FEARLESS - LE MAÎTRE D'ARMES

Titre: Huo Yuan Jia
ou: Fearless
Réalisateur: Ronnie Yu
Interprètes: Jet Li

 

Shido Nakamura
Betty Sun
Yong Dong
Hee Ching Paw
Nathan Jones
Brandon Rhea
Année: 2006
Genre: Kung Fu
Pays: Hong Kong
Editeur  
Violence: * * *
Erotisme: *
Suite:  

80%

Résumé:

Le jeune et arrogant Huo Yuan Jia passe son temps libre à démontrer la supériorité de son kung-fu au cours d'une suite d'affrontements publics. Indirectement, sa soif de gloire va causer la mort de toute sa famille. Brisé et à la dérive, Huo Yuan Jia aboutit dans un village de paysans et ré-apprend les vraies valeurs, humaines et martiales.

Critique:

Le dernier (?) kung fu pian en costumes de Jet Li était, forcément, un des métrages les plus attendus des amateurs. Et, en dépit de quelques défauts (conséquence d'un rabotage drastique du métrage qui, dans cette version courte et remontée, perd près de 50 minutes!), l'oeuvre se montre à la hauteur des espoirs investis.

Le scénario s'inspire lointainement de la vie de Huo Yuan Jia (un maître assassiné dont Bruce Lee et Jet Li voulurent venger la mort, respectivement dans LA FUREUR DE VAINCRE et FIST OF LEGEND), déjà illustrée - avec sans doute plus de réussite - dans l'éblouissant LEGEND OF A FIGHTER de Yuen Woo Ping.

L'intrigue n'est pas très originale, ni innovante, mais s'articule sur un schéma classique du kung fu: une première partie démontrant l'arrogance du héros, une seconde illustrant sa quête de valeurs plus authentiques et une dernière réconciliant le héros avec la vie, le kung fu et la sagesse. Jet Li s'était d'ailleurs déjà illustré dans un TAI CHI MASTER à la construction similaire.

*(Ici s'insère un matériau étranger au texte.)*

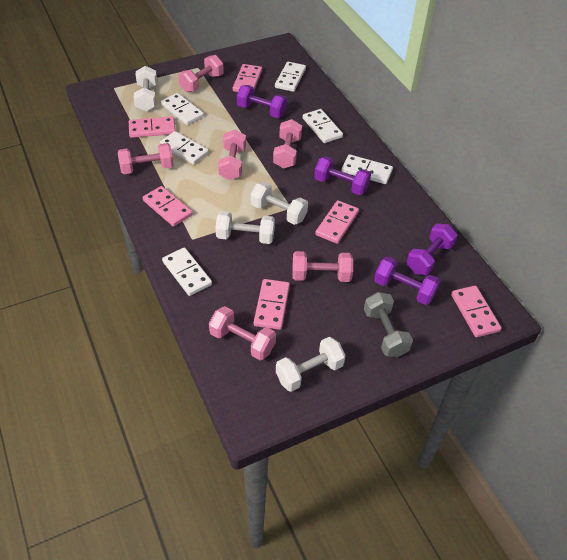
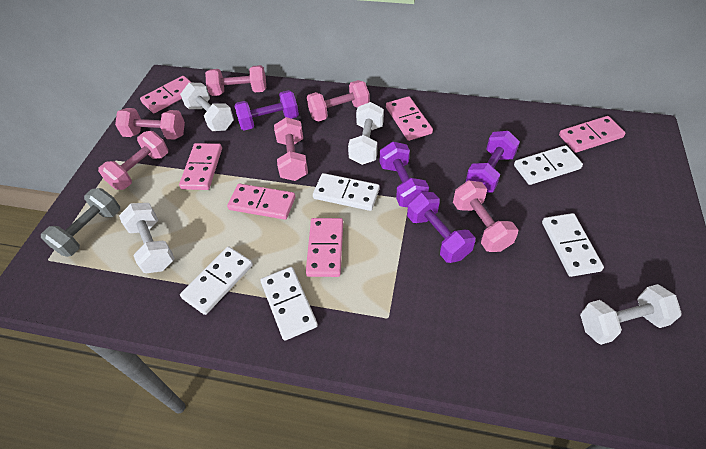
white domino: [160,131,209,165] [161,93,204,125] [162,248,212,296] [275,62,306,92] [303,109,343,143] [341,154,393,184] = 6 -> [180,246,253,315] [260,267,318,341] [313,173,380,211] [514,145,583,185] [542,213,604,277] = 5

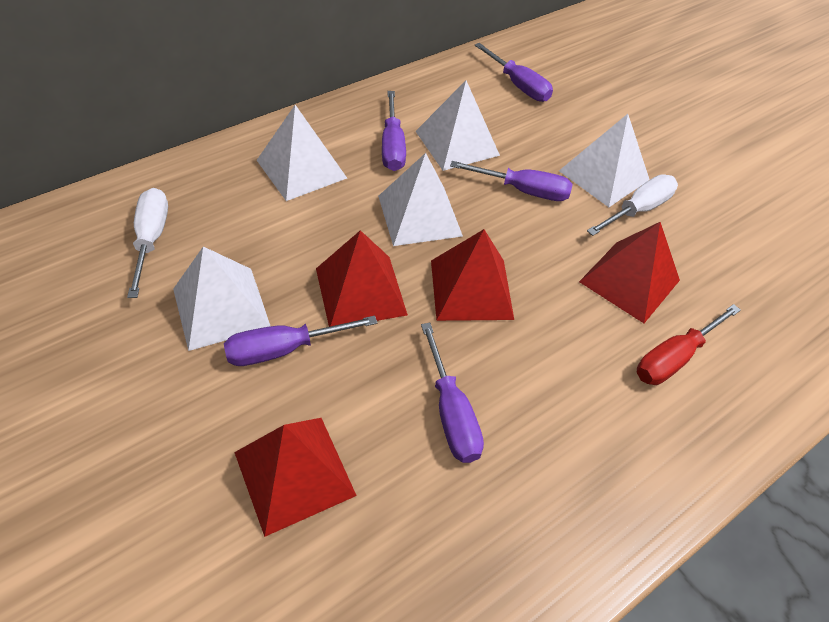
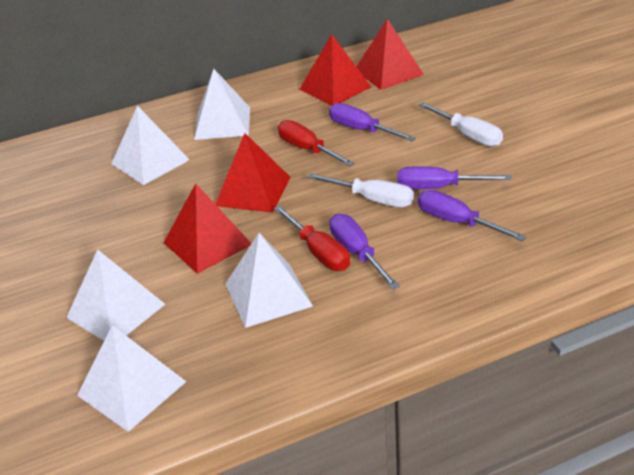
purple screwdriver: [224,316,377,366] [382,91,406,171] [421,323,484,463] [450,161,573,201] [475,43,553,102] = 5 -> [329,103,416,141] [329,214,400,289] [397,167,512,189] [418,190,526,241] = 4
red screwdriver: [637,304,741,385] = 1 -> [274,205,350,271] [278,120,355,166] = 2

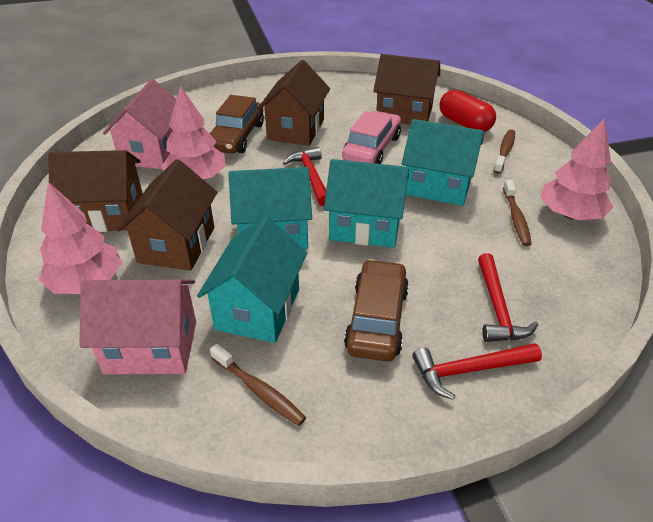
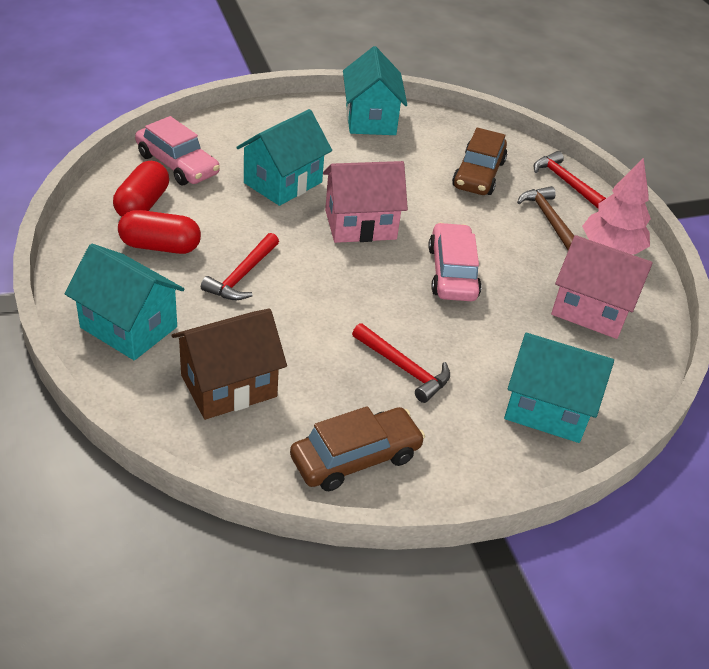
brown hammer: none = 0 -> [517,186,574,250] = 1
brown house: [49,150,143,232] [117,159,217,271] [258,60,330,146] [373,54,440,125] = 4 -> [171,309,287,420] = 1
brown toothbrush: [210,344,306,426] [494,130,515,174] [503,180,531,246] = 3 -> none = 0
pink car: [342,111,401,164] = 1 -> [135,116,220,185] [428,223,482,301] = 2
pink tree: [39,182,122,294] [161,86,226,179] [540,118,613,220] = 3 -> [582,158,651,255] = 1
red capsule: [440,90,496,132] = 1 -> [113,161,169,217] [118,210,201,254] = 2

Le point faible de FEARLESS, incontestablement, réside dans la partie centrale, celle de la quête de rédemption. Peu exploitée, en une vingtaine de minutes, elle manque d'ampleur et ne trouve pas vraiment le ton juste. La romance entre Jet Li et la jeune aveugle (Betty Sun) ne parvient pas, non plus, à se montrer touchante. Sans doute la version longue prend elle davantage de temps pour reconstituer l'itinéraire mental d'un héros qui, ici, retrouve un peu facilement le véritable sens de la vie. Vite expédiée, au profit de l'action, ce pivot central n'est donc ni très convaincant ni très crédible. Heureusement que tout le reste du métrage possède une qualité suffisante pour faire oublier ce gros point noir!

Ronny Yu, pour son retour à Hong Kong, se donne les moyens de ses ambitions: budget important, paysages superbes (quelques extérieurs très photogéniques sont mis à contribution), figuration nombreuses, soin apporté au décorum, etc. Pas de doute, visuellement, FEARLESS en jette. Mais l'ensemble bénéficie également d'une poignée d'acteurs doués tant pour le jeu que pour la frappe. Et à ce niveau, Jet Li confirme qu'il a nettement progressé, dramatiquement parlant: son interprétation est ici tout à fait convaicante.

Au niveau des combats, les chorégraphies sont de fort bonnes tenues. Les premières (notamment celle située en haut d'une tour de bois) recourrent aux câbles et aux trucages divers mais la plupart adoptent un profil plus réalistes. Yuen Woo Ping, sans renier totalement ses racines, offre quelques combats beaucoup plus hargneux, en phase avec l'actualité martiale, celle de ONG BAK, BORN TO FIGHT, SPL et du succès des spectacle de free fights. L'affrontement entre l'énorme Nathan Jones, véritable mastodonte de force brute, et un Jet Li agile, précis et sûr de lui, demeure sans doute le point d'orgue martial d'un FEARLESS proposant son quota de baston homériques. Comme cette destruction complète d'une maison de thé par Jet Li et son rival.

Le message délivré par FEARLESS n'a, finalement, rien de novateur (les arts martiaux servent aux développement de l'esprit, du corps et de l'âme et non à imposer sa force à autrui) mais la démonstration s'opère sans lourdeur, contribuant à la réussite de ce grand retour au pur kung fu pian à l'ancienne.

En dépit de défauts évidents (sans dout largement imputables à ce remontage absurde qui nous prive par exemple d'un combat brutal contre un boxeur Thai ou de la présence de Michelle Yeoh), FEARLESS réussit parfaitement son pari et si, vraiment, Jet Li se retire du kung fu pian après ce film, il n'aura pas à rougir et sera véritablement parti en beauté.

Efficacité maximale et réussite indéniable, donc!